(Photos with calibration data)
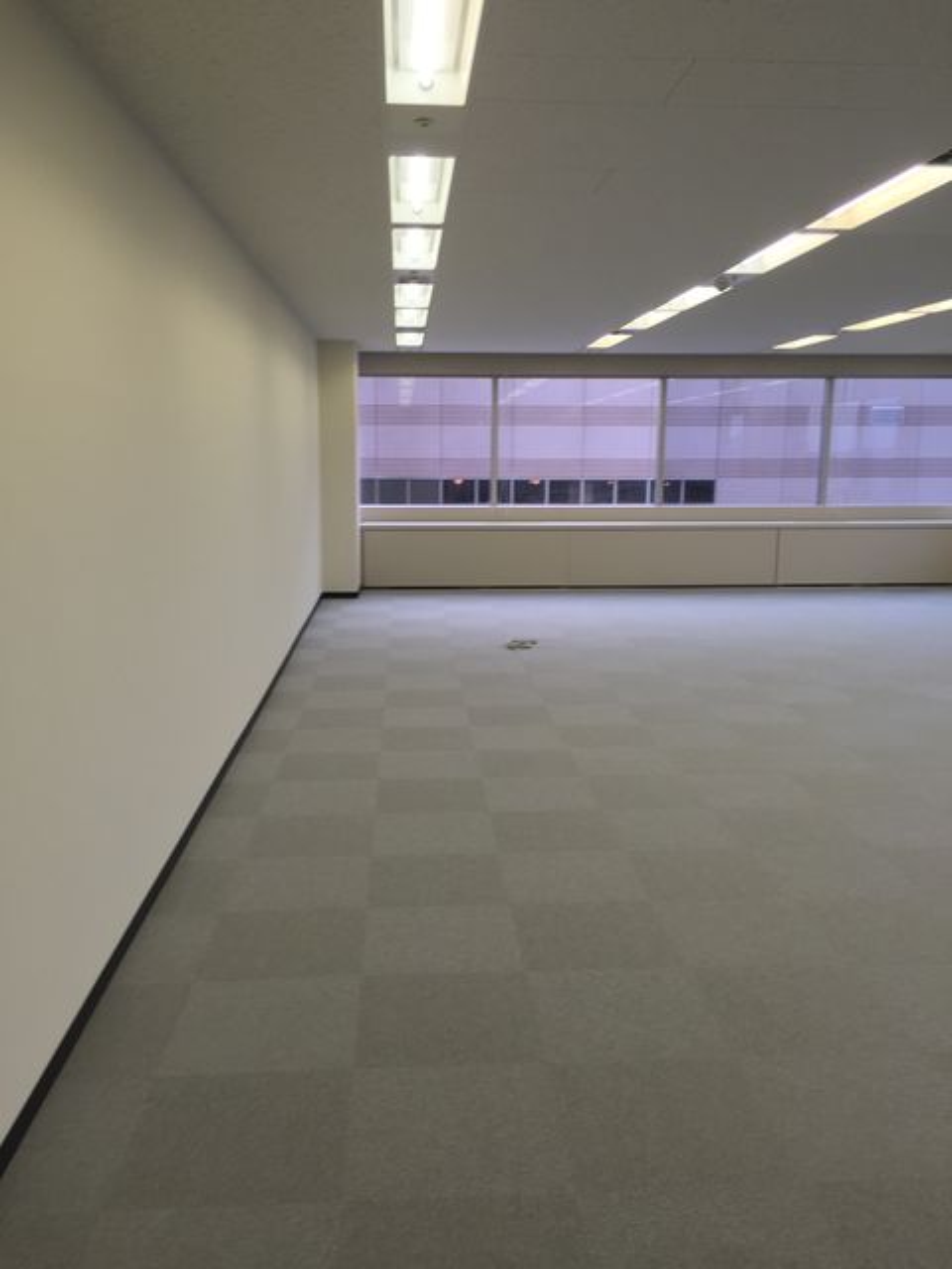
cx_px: 476
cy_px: 634
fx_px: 1063
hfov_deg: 48.2
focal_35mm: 29
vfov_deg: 61.7
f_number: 2.2
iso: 40
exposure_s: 1/50
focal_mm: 4.15
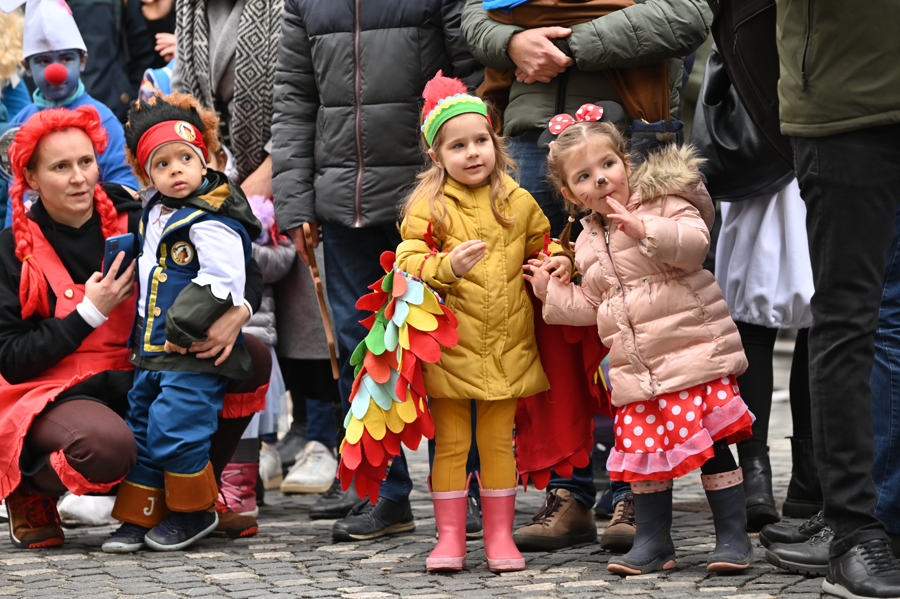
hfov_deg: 14.2
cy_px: 300
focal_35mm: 145
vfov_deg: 9.4
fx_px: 3623
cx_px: 450
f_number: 4
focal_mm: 145
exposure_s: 1/500
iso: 1000
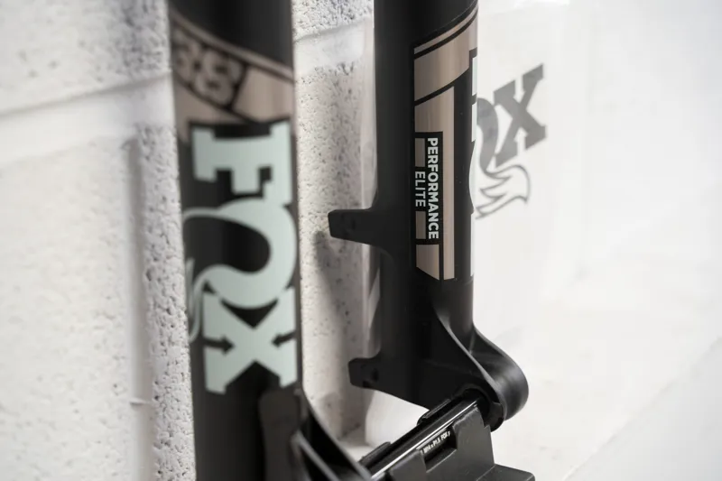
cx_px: 361
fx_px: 1504
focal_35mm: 75
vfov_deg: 18.2
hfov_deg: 27.0
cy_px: 240
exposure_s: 1/50
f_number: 4.5
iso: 1000
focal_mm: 75
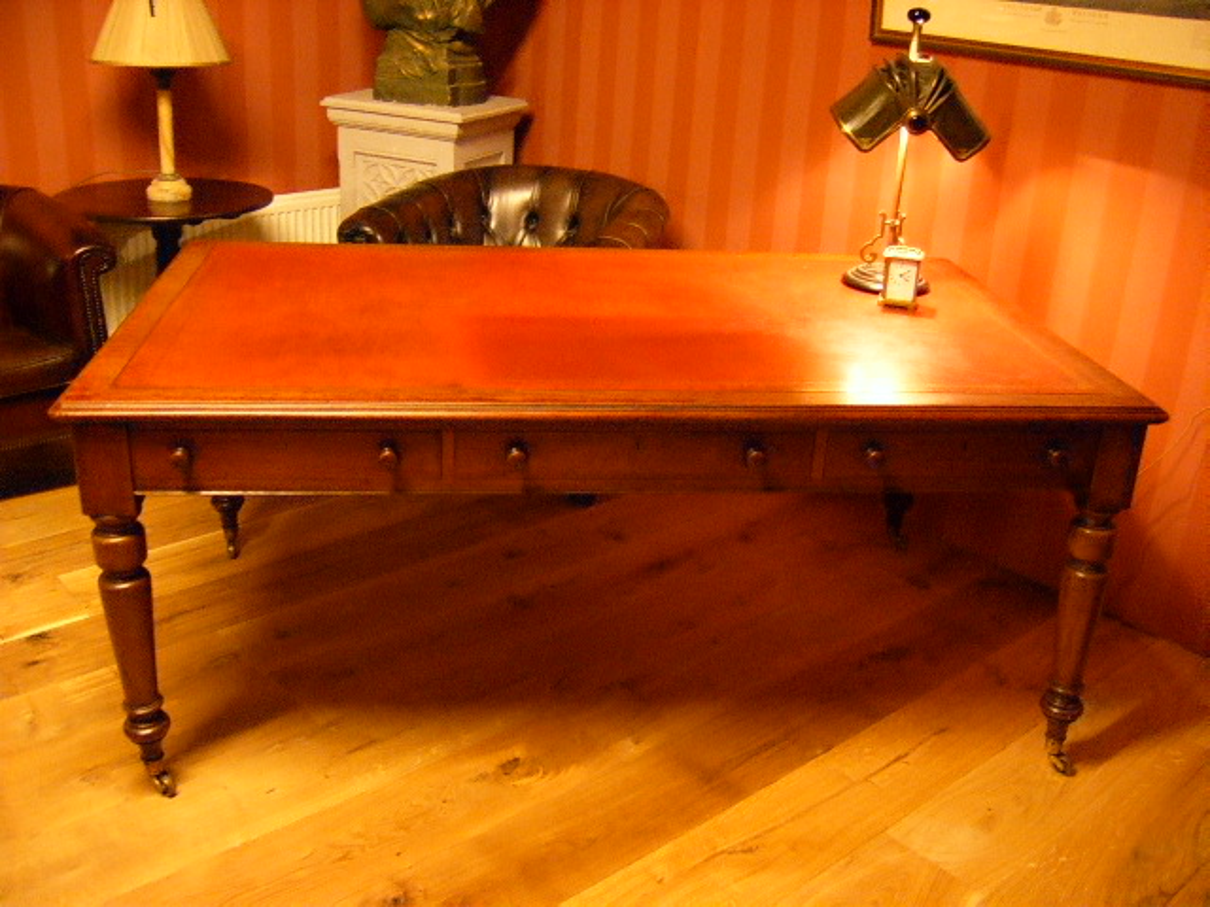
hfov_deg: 52.6
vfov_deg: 40.7
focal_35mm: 35
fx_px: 1223
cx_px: 605
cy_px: 454
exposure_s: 1/3
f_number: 2.8
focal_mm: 5.8
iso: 100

- _To do_: Only the lines from the one that contains "fx_px: 1504" to the end of the records, inclusive, are to be quoted exactly, with pictures excluded.

- _Result_:
fx_px: 1504
focal_35mm: 75
vfov_deg: 18.2
hfov_deg: 27.0
cy_px: 240
exposure_s: 1/50
f_number: 4.5
iso: 1000
focal_mm: 75
hfov_deg: 52.6
vfov_deg: 40.7
focal_35mm: 35
fx_px: 1223
cx_px: 605
cy_px: 454
exposure_s: 1/3
f_number: 2.8
focal_mm: 5.8
iso: 100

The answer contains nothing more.